#### [Что предстоит сделать]
a - Выпишите все числа, записанные в отрывке о противостоянии протестантов и Марии Гиз цифрами, и укажите, к чему относится каждое.
b - Продолжите отрывок о противостоянии протестантов и Марии Гиз, начав сразу после его последнего предложения.

#### [Фрагмент документа]
========
Монахи, которых было очень немного, благополучно бежали в Стирлинг, где со своими несчастьями они обратились к королеве. Она, естественно, впала в ярость и решила, как говорит Нокс, сжечь Перт и засеять его солью. Она призвала своих пэров помочь ей в подавлении открытого мятежа и новобранцев из графств присоединиться к ней в Стирлинге 25 мая. Добавляя их к небольшому числу французский войск, она могла собрать для наступления около 8000 человек.

В это время протестанты, величавшие себя «Верной Церковью Иисуса Христа в Шотландии», собирались с силами. Они выпустили манифесты, обращенные к регенту, французскому послу и всей титулованной аристократии, отрицая тот факт, что они были бунтовщиками, и утверждая, что они оказывали сопротивление только деспотическим действиям неконституционного правления, а себя ставили в возможное для них положение самозащиты. К этому времени королева мать достигла Охтерардера, и их судьба была бы менее удачна, если бы их неожиданно не поддержали 2500 протестантов с запада под предводительством графа Гленкаирна.

Столкнувшись с такой силой, Мария Гиз решила вступить в переговоры и при посредничестве эмиссаров, среди которых выделялись Аргил и лорд Джеймс Стюарт (незаконнорожденный кровный брат королевы Марии и нерукоположенного приора Св. Андрея), договорилась о том, что она займет Перт при условии, что там, можно сказать, не будет «преследования», что протестантская религия будет признаваться, а французские войска не войдут в город. Решительные протестанты с подозрением относились к честности Марии, и теперь, называя себя «конгрегацией западной страны с конгрегацией Файфа, Перта, Дунди, Ангуса, Мернса и Монтрозе, собравшиеся в городе Перте во имя Иисуса Христа», связали себя Договором о взаимной защите, который подписали Аргил и лорд Джеймс.
========
#### [Извлечённые данные]
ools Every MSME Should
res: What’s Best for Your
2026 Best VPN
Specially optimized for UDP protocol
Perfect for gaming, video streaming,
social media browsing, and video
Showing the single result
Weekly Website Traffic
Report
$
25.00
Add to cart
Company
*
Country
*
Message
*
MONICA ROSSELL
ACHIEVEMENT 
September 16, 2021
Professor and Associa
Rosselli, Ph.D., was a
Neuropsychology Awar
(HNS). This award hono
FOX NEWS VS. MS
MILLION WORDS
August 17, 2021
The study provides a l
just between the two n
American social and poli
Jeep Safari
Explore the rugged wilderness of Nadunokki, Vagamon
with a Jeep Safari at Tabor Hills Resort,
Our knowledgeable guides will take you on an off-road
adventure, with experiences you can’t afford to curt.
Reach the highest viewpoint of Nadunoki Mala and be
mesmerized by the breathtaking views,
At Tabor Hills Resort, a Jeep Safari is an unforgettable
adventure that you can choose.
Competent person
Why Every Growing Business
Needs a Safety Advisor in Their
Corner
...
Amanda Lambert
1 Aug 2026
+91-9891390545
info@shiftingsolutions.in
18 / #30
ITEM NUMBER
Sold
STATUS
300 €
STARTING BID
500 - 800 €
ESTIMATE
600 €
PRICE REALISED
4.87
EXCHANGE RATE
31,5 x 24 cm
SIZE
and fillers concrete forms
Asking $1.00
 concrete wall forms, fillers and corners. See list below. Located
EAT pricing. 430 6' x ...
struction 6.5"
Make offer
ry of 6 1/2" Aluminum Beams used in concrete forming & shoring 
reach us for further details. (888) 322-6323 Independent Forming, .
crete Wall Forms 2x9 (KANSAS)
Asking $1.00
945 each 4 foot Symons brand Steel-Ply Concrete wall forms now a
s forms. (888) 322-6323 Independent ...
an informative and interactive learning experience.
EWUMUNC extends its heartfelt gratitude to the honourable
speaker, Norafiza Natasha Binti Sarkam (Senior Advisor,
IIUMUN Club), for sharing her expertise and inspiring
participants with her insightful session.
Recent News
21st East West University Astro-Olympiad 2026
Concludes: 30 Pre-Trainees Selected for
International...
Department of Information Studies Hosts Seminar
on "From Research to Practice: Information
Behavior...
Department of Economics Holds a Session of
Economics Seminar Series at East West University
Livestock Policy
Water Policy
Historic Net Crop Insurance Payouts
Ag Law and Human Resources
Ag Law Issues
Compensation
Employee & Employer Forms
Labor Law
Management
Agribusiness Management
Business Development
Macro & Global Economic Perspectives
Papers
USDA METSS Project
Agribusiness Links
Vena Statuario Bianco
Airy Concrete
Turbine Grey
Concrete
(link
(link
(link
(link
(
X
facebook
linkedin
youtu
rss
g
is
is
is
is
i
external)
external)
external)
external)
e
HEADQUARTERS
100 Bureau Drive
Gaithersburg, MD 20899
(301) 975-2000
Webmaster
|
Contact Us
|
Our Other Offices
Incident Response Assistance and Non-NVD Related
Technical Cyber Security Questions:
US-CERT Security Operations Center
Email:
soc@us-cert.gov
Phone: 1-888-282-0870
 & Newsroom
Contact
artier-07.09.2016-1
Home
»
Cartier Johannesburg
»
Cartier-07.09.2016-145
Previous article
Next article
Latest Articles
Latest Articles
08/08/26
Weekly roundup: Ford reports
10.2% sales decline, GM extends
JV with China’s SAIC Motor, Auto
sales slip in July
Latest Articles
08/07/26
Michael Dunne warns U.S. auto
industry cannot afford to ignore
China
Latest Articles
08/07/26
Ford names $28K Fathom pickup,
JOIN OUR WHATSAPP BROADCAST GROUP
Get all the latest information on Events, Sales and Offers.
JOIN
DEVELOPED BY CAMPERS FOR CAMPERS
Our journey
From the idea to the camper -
========
#### [Ответы к заданиям]
a -
25 — день мая, к которому новобранцы из графств должны были присоединиться к королеве в Стирлинге.
8000 — примерное число человек, которое королева могла собрать для наступления.
2500 — число протестантов с запада, пришедших на помощь под предводительством графа Гленкаирна.

b -
Результат показал, что их опасения был обоснованы. Мария ввела в Перт шотландские войска на французском содержании, и их пришествие ознаменовалось трагедией. Входя в город, они дали залп, который убил молодого сына хорошо известного протестанта. Возможно, это был несчастный случай, потому что войска, входящие в город, часто давать залп из огнестрельного оружия, что было самым легким и безопасным способом разрядки неповоротливой аркебузы того времени. Но Нокс утверждает, что королева мать, увидевшая мертвое тело, просто сказала: «Жаль, что это не его отец». Он добавляет, что в ответ на протест, что войска на французском содержании являются французскими, она ответила, что правители не обязаны выполнять обещание.

Правдивы или нет эти рассказы, ясно, что действия войск против протестантских граждан были настолько жестоки, что лорд Джеймс и Аргил отошли от королевы матери и присоединились к протестантам в Св. Андрее. Св. Андрей был религиозной столицей Шотландии, и архиепископ сказал, что если бы Нокс вошел в его город, его бы приветствовала дюжины летящих пуль, из которых большая часть обрушилась бы на его нос.

Возможно, члены палаты лордов колебались, но Нокс смело вошел и в воскресенье 11 июня читал проповедь об изгнании торговцев из храма, которая привела к скорому уничтожению «всех памятников идолопоклонства». Триумф протестантов становится менее удивительным, если понять, что их дело внушало симпатии многим гражданам, включая провоста и центральный уголовный суд.

Архиепископ, который, несмотря на хвастовство, покинул город, взволновал королеву мать, которая приступила к немедленным действиям в Фалкленде.

Она подготовилась наступать на Купар, но прежде, чем она дошла до туда, протестантов, которые вышли из Св. Андрея с очень слабыми силами, поддержали со всех сторон – «Бог так преумножил нашу численность, что казалось, будто люди сыпались с неба» - и она не осмелилась углублять проблему, заключив перемирие, по которому французы должны были полностью покинуть Файф. Протестанты вновь заняли Перт, а чернь, хотя лидеры пытались их удержать, разграбили и сожгли Скон.

Впоследствии Конгрегация, опережая войска королевы-матери, смело выступила на Эдинбург, который был занят 29 июня, а Мария вернулась в Дунбар, где надеялась получить подкрепление из Франции. Сначала торжествующие протестанты вели себя уверенно. 7 июля Нокса выбрали служителем города. Были захвачено чеканное производство. Королеве-матери были посланы письма, обещающие послушание правителям «во всех гражданских и политических вопросах», но призывающие ее, как христианку, отказаться от идолопоклонства и ложных злоупотреблений и защитить истинных проповедников Слова. Мария дала делегации приятный ответ, а пока она продолжала переговоры, сила Конгрегации иссохла. Не было денег, чтобы платить войскам. Снабжение от помещиков исчерпалось. Горожане устали от иммигрантов. И для многих умеренных людей действия Конгрегации по захвату чеканных приспособлений было подобно притязанию на верховную власть.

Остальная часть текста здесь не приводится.